I've been doing option 1 under 0.6. As usual in cassandra though a lot depends on how you access the data.
- If you often want to get the user and all of the objects they have, use option 2. It's easier to have one read from one CF to answer your query.
- In your OwnerIndex CF consider making the column name something meaningful such as the Object Name or Timestamp (if it has one) so you can slice against it, e.g. to support paging operations. Make the column value the key for the object.
On 15 Sep, 2010,at 02:41 AM, Janne Jalkanen <firstname.lastname@example.org> wrote:
I'm pondering between a couple of alternatives here: I've got two CFs, one which contains Objects, and one which contains Users. Now, each Object has an owner associated to it, so obviously I need some sort of an index to point from Users to Objects. This would be of course the perfect usecase for secondary indices on 0.7, but I'm still on 0.6.x.
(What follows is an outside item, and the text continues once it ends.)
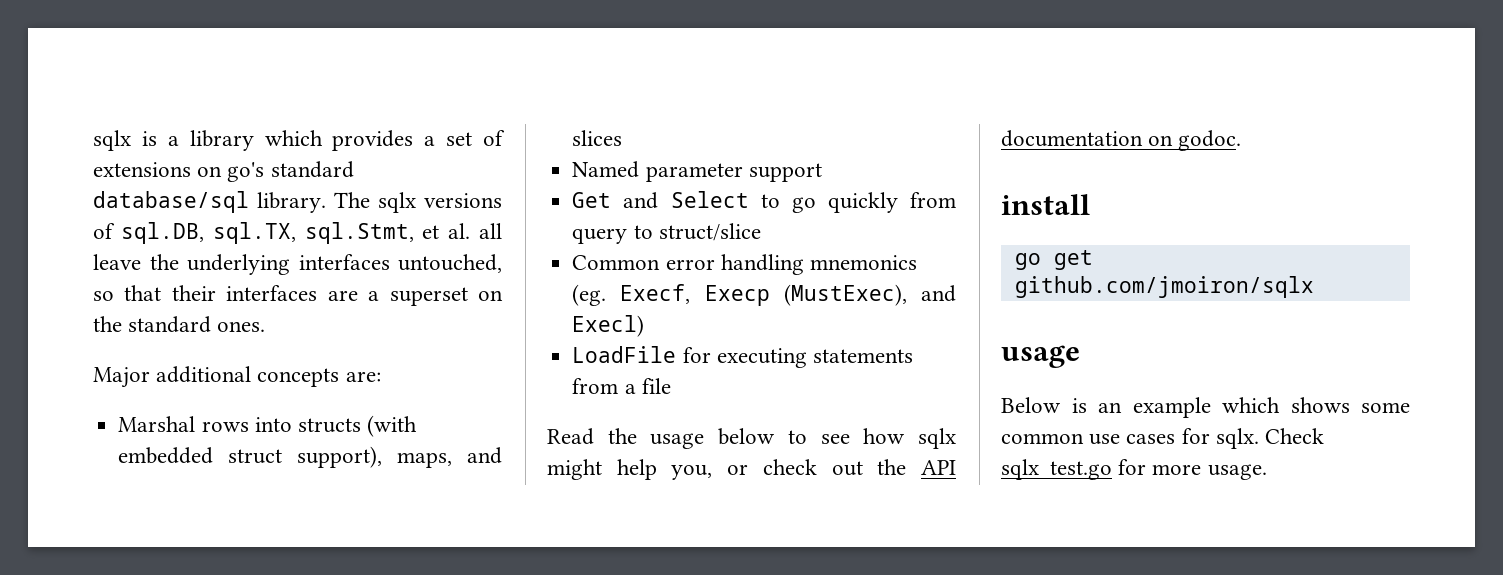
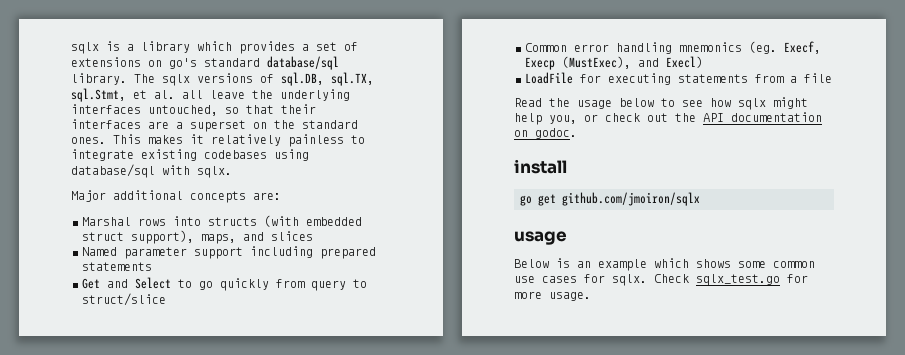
(266, 326) none -> [113,134,365,147] [71,149,309,161] [71,164,232,178] This makes it relatively painless to integrate existing codebases using database/sql with sqlx.
(822, 172) none -> [250,246,376,259] [82,262,152,271] including prepared statements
So, esteemed Cassandra-heads, I'm pondering what would be a better design here:
1) I can create a separate CF "OwnerIdx" which has user id's as keys, and then each of the columns points at an object (with a dummy value, since I just need a list). This would add a new CF, but on the other hand, this would be easy to drop once 0.7 comes along and I can just make a index query to the Objects CF, OR
2) Put the index inside the Users CF, with "object:<id>" for column name and a dummy value, and then get slices as necessary? This would mean less CFs (and hence no schema modification), but might mean that I have to clean it up at some point.
I don't yet have a lot of CFs, so I'm not worried about mem consumption really. The Users CF is very read-heavy as-is, but the index and Objects will be a bit more balanced.
Experiences? Recommendations? Tips? Other possibilities? What other considerations should I take into account?